BRIEF:
Please return every line of the records that contains the word "FileFunction".

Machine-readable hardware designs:
↓↓↓

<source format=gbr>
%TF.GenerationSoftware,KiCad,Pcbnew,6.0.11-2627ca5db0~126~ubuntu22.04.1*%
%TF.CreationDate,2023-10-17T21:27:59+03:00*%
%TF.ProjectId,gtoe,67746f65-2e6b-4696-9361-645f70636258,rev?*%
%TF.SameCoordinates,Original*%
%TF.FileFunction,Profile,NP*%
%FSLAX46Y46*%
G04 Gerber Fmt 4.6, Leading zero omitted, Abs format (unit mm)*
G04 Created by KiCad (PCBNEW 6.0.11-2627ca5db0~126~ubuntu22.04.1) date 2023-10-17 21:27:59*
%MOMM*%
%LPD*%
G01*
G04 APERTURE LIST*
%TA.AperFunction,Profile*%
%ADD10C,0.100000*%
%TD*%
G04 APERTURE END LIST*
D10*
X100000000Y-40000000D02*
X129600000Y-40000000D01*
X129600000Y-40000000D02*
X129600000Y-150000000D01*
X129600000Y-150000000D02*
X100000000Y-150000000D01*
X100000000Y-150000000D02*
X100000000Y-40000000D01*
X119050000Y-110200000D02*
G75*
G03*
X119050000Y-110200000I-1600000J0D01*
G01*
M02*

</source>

↑↑↑
↓↓↓

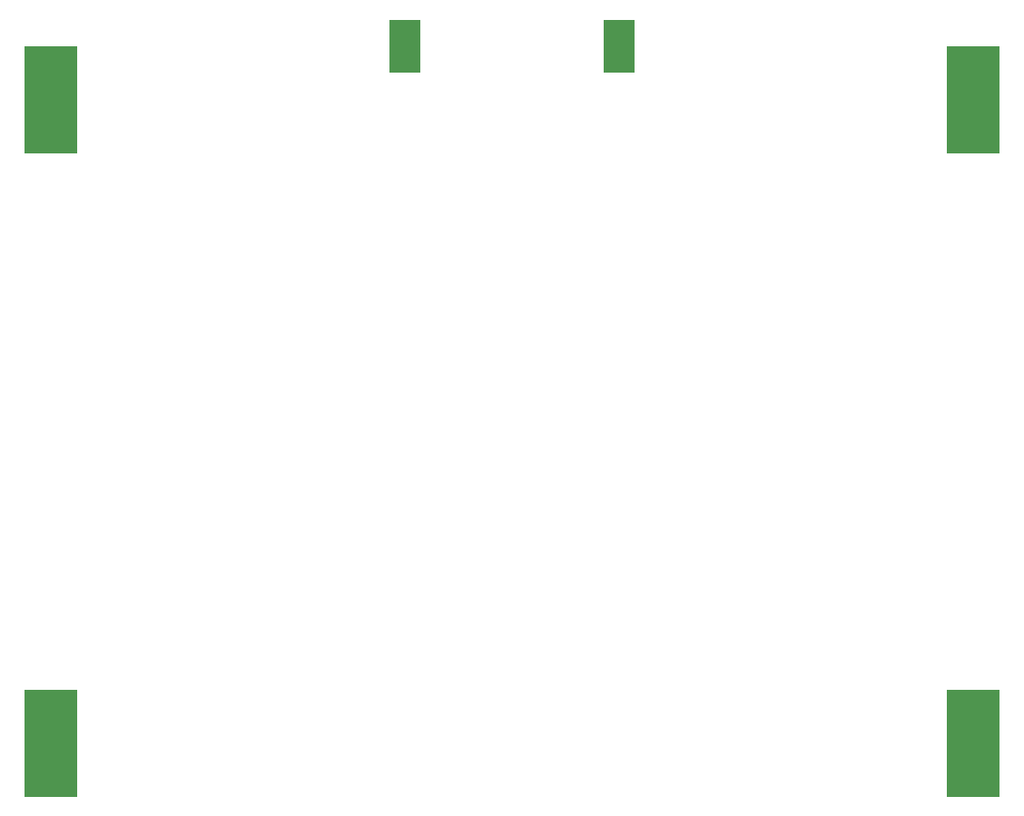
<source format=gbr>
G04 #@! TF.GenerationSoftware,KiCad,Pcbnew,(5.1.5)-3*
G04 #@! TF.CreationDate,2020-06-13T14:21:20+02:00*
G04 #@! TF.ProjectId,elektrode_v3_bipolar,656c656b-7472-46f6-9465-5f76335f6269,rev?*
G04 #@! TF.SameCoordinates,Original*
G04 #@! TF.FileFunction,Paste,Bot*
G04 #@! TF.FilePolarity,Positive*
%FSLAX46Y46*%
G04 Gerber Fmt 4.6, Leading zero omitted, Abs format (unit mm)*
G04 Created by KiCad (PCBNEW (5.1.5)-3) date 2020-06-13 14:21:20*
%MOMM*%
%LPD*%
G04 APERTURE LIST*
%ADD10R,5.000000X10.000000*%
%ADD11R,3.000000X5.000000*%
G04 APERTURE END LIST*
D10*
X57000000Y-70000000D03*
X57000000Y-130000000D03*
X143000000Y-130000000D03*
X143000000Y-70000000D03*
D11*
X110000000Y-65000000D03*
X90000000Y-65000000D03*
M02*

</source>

↑↑↑
↓↓↓

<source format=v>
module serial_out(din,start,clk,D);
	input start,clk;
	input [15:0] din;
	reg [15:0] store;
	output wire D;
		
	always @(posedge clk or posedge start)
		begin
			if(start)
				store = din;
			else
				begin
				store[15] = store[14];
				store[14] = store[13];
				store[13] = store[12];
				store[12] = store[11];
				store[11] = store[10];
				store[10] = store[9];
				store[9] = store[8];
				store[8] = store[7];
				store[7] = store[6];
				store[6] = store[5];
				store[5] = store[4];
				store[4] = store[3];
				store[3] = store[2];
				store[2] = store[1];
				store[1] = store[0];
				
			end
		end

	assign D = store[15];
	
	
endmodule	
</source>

↑↑↑

RESPONSE AREA:
%TF.FileFunction,Profile,NP*%
G04 #@! TF.FileFunction,Paste,Bot*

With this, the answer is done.